** Start of Task material **

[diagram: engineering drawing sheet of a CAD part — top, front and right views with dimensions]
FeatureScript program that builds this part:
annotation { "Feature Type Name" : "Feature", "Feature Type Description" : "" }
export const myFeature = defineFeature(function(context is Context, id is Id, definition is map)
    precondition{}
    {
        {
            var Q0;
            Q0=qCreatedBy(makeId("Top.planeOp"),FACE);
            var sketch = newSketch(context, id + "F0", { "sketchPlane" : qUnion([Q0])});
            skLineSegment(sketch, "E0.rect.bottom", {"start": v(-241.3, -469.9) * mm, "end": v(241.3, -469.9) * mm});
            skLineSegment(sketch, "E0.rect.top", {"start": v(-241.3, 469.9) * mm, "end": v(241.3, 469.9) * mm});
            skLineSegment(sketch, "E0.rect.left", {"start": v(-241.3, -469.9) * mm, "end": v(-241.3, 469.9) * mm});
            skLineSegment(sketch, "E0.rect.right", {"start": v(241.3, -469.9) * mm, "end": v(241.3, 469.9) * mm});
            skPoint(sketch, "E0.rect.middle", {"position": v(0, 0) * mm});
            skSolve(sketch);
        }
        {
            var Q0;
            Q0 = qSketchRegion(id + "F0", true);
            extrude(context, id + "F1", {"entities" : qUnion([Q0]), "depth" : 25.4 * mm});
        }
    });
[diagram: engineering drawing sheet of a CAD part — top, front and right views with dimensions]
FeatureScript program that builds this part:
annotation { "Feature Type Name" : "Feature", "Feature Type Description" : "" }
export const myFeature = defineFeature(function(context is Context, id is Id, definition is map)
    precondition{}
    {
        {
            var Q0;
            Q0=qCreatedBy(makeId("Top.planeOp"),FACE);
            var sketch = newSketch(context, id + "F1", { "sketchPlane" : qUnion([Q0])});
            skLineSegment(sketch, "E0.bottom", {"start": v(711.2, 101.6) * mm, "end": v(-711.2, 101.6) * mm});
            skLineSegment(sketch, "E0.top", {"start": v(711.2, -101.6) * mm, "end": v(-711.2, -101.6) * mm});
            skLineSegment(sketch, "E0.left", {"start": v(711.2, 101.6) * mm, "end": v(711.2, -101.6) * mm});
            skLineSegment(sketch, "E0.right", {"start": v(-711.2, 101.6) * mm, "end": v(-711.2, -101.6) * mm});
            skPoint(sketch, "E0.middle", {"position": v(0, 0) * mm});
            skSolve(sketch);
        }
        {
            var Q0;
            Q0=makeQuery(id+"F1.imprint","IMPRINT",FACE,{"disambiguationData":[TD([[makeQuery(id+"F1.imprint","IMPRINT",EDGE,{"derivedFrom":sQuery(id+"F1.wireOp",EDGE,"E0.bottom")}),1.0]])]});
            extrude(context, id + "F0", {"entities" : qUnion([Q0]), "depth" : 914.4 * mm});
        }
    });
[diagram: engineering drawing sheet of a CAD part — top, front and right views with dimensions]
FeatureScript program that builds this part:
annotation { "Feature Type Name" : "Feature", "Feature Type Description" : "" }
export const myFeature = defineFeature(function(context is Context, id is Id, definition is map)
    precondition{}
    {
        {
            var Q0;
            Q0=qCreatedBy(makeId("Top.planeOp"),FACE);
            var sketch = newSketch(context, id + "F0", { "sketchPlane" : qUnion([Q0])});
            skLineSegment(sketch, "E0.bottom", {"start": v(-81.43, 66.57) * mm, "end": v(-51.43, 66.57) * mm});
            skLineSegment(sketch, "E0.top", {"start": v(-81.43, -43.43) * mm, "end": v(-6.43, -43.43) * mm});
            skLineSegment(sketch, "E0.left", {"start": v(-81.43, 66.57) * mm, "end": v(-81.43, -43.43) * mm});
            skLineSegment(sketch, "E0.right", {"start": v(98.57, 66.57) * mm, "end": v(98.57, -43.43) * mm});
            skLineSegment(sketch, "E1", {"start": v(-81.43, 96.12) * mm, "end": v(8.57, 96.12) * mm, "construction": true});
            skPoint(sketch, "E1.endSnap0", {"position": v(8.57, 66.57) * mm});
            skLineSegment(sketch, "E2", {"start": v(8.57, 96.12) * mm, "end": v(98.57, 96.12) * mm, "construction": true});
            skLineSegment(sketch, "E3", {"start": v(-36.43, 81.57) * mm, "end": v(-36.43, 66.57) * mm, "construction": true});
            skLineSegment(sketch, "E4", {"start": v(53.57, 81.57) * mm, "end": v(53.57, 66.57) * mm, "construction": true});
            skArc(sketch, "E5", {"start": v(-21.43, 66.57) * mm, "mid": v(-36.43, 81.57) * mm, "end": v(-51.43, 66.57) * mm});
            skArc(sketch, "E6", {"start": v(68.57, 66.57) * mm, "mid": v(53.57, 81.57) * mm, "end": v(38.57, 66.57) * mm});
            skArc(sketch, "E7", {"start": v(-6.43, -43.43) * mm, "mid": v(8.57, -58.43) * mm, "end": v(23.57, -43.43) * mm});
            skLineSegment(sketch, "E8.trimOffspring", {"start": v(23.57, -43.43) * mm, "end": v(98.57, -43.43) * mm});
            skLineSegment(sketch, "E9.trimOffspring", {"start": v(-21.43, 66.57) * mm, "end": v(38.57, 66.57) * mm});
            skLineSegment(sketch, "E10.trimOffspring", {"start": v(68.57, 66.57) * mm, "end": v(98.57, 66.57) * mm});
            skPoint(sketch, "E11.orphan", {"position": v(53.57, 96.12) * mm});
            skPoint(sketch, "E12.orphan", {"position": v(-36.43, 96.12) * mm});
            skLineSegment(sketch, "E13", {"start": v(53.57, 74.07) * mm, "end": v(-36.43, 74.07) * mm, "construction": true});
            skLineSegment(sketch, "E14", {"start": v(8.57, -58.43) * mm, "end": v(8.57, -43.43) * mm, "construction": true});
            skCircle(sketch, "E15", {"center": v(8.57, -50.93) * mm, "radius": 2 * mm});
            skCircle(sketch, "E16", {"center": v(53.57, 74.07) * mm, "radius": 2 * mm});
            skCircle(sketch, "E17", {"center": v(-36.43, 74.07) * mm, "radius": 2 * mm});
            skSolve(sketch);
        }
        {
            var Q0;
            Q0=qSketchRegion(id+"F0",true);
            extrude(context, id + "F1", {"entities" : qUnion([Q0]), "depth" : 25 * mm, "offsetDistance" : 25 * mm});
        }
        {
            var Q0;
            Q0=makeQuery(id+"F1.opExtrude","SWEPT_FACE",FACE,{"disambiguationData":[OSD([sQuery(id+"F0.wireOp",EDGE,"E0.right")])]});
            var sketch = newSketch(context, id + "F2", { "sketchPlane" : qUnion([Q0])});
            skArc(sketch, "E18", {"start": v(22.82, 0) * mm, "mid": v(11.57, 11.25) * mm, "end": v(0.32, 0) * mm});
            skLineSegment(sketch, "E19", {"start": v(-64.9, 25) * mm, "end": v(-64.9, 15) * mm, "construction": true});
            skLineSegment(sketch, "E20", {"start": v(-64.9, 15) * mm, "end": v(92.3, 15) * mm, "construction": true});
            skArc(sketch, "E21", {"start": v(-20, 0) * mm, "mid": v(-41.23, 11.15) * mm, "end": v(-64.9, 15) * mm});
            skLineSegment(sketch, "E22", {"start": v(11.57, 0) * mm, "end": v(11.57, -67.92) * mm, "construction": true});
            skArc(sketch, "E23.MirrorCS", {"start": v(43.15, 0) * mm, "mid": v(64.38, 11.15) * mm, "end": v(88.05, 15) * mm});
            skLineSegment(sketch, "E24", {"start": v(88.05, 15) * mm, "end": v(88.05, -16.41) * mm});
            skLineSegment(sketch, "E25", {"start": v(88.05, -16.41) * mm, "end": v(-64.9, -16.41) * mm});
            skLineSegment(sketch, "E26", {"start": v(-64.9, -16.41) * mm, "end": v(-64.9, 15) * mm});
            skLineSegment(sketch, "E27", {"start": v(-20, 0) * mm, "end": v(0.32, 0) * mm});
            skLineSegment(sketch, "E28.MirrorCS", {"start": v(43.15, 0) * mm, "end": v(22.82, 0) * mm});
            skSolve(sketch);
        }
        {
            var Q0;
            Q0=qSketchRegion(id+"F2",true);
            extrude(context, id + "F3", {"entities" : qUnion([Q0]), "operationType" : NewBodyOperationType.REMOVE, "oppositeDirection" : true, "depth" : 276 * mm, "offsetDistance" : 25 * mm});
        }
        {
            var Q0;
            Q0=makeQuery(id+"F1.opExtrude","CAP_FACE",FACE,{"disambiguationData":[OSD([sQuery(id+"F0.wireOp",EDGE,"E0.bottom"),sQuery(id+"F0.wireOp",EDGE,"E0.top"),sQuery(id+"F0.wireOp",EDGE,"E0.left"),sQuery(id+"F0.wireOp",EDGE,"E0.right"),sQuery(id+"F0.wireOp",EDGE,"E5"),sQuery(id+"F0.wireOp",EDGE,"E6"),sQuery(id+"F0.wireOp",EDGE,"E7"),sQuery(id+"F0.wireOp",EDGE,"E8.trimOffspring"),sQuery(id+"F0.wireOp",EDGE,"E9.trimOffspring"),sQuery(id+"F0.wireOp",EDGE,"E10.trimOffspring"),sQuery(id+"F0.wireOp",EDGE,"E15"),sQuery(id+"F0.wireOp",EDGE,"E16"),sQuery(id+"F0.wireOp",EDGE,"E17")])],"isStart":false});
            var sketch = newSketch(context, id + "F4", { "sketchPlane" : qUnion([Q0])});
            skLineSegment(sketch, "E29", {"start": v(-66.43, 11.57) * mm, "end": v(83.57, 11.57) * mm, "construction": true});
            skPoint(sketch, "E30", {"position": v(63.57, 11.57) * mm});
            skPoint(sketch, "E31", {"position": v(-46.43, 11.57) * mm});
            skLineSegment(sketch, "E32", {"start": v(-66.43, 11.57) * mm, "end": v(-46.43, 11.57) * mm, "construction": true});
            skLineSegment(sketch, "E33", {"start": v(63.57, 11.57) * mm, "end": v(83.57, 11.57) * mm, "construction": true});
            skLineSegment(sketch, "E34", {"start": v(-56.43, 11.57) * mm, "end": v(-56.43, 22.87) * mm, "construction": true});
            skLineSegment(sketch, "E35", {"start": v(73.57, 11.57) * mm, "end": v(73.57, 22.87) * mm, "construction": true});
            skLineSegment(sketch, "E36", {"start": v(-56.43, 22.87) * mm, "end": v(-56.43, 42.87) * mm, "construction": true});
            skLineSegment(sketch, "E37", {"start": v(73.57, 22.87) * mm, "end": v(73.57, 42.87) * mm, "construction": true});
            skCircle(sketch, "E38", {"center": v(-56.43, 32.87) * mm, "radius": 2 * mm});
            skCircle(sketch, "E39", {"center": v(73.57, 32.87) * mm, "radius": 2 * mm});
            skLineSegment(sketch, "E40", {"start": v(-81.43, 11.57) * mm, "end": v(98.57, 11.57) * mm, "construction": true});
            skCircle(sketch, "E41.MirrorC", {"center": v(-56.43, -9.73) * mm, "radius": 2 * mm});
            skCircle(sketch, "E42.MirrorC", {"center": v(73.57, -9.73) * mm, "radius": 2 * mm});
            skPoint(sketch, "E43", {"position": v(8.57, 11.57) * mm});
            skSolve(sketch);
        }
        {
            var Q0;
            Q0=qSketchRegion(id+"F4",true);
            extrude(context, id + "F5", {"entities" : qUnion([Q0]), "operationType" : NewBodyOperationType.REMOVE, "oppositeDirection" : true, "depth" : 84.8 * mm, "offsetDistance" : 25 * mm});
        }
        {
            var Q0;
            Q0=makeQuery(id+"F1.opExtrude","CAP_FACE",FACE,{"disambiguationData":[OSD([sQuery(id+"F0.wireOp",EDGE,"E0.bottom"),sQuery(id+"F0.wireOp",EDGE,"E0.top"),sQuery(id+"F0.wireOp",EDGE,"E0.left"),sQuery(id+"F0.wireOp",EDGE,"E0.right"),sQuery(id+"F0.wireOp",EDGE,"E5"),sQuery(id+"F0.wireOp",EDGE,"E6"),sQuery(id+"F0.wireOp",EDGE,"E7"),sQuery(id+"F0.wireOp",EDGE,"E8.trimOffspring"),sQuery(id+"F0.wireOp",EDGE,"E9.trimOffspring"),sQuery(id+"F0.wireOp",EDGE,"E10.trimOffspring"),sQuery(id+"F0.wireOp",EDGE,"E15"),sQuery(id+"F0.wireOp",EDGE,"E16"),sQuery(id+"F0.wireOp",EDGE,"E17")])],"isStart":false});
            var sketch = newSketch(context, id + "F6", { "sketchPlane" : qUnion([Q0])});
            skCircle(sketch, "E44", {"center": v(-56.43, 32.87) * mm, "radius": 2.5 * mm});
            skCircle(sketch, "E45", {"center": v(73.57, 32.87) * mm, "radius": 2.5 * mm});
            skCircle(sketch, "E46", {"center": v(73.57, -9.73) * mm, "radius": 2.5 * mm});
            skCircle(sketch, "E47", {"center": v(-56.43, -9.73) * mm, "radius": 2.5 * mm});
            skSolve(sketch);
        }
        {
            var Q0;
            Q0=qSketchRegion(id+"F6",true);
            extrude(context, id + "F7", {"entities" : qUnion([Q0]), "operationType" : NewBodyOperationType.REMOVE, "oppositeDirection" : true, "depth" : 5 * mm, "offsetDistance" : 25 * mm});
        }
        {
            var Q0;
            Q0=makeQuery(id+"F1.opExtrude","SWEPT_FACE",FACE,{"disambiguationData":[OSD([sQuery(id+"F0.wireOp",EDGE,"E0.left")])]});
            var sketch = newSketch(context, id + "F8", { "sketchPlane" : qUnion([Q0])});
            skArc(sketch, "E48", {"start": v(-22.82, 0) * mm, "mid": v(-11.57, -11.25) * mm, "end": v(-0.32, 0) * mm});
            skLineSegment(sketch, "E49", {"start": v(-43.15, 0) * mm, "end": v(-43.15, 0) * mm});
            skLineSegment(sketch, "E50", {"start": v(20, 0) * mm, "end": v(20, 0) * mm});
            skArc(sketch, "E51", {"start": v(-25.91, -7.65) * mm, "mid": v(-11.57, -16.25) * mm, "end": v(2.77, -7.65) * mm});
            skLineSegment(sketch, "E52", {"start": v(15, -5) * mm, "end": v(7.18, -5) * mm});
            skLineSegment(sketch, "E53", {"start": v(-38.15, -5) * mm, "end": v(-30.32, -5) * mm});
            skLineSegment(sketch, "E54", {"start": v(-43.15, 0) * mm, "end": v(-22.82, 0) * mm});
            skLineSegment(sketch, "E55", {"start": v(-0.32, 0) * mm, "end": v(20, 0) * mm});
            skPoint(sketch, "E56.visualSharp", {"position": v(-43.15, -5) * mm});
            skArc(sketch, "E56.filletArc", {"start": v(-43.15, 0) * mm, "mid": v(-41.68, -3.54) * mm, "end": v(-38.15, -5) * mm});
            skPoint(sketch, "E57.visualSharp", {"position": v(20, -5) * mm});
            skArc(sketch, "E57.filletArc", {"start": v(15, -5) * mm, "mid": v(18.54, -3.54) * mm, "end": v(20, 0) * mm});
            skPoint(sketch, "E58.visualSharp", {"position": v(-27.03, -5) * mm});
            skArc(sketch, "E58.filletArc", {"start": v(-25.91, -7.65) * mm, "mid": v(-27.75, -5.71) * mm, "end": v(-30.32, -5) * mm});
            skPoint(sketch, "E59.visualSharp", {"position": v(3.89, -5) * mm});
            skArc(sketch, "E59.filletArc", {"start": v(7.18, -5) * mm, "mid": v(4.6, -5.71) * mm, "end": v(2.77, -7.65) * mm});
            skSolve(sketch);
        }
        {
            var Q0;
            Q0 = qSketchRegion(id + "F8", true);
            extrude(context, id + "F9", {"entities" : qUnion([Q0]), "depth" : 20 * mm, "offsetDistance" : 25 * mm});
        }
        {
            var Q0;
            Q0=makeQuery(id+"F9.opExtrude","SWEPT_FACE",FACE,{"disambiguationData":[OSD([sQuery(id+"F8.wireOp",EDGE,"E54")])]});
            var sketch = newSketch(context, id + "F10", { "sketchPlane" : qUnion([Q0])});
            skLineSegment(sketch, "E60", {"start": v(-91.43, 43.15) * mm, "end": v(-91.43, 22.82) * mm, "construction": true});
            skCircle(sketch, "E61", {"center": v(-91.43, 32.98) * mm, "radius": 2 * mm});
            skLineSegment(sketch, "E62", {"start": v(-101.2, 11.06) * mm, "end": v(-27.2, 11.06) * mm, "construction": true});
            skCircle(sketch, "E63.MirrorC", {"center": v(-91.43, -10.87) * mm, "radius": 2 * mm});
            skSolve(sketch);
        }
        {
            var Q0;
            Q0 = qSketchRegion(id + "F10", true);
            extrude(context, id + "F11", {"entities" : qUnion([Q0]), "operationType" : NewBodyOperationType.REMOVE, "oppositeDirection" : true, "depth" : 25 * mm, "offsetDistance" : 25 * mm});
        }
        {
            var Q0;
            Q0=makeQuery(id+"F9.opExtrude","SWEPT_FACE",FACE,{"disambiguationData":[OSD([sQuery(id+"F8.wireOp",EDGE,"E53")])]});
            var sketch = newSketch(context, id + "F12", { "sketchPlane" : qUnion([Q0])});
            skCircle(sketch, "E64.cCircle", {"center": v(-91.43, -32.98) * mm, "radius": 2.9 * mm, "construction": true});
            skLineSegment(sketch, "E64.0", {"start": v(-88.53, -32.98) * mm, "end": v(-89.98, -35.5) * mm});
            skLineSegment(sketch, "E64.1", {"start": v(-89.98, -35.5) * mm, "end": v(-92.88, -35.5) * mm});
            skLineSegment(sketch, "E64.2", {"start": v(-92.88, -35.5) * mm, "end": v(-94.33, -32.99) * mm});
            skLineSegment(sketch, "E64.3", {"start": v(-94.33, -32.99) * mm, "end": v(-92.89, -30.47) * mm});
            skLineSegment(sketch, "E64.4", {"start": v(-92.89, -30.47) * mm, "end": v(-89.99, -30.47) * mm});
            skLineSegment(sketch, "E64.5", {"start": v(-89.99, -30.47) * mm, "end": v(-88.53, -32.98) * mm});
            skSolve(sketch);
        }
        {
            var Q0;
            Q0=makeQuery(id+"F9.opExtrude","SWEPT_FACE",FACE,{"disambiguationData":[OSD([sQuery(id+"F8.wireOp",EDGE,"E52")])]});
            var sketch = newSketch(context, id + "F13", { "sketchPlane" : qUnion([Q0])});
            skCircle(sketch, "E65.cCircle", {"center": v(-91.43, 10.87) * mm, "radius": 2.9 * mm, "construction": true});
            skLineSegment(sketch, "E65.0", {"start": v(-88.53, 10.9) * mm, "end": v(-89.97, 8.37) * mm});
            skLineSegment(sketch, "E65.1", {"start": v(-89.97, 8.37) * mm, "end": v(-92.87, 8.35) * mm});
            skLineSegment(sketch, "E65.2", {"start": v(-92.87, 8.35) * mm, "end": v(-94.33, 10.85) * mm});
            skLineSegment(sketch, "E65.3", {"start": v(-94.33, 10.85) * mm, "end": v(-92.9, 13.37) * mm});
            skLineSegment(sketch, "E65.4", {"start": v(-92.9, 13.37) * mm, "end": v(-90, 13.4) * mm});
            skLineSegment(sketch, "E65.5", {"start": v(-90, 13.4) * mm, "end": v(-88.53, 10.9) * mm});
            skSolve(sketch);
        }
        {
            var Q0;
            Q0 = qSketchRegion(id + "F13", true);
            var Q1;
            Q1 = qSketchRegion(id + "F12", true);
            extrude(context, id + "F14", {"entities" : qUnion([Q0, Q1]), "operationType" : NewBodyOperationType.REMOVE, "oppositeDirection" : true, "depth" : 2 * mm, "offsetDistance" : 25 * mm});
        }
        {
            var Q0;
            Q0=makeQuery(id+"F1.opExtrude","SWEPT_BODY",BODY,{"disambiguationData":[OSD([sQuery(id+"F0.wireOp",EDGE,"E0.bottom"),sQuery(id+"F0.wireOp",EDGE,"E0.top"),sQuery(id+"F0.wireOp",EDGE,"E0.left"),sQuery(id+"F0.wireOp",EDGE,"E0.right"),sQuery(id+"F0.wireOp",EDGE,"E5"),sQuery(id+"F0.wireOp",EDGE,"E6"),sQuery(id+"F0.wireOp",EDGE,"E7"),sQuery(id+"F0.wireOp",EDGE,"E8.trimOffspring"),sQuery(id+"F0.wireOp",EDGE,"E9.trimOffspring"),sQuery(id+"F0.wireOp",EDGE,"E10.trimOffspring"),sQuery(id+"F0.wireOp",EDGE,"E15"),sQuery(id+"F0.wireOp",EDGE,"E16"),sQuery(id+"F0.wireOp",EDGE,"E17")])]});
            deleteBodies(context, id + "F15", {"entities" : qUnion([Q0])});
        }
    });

** End of Task material **

## What this task involves
Count the lines in the records above that contain the string "qSketchRegion", matching case exactly, and give only the number.

## Finished exercise
9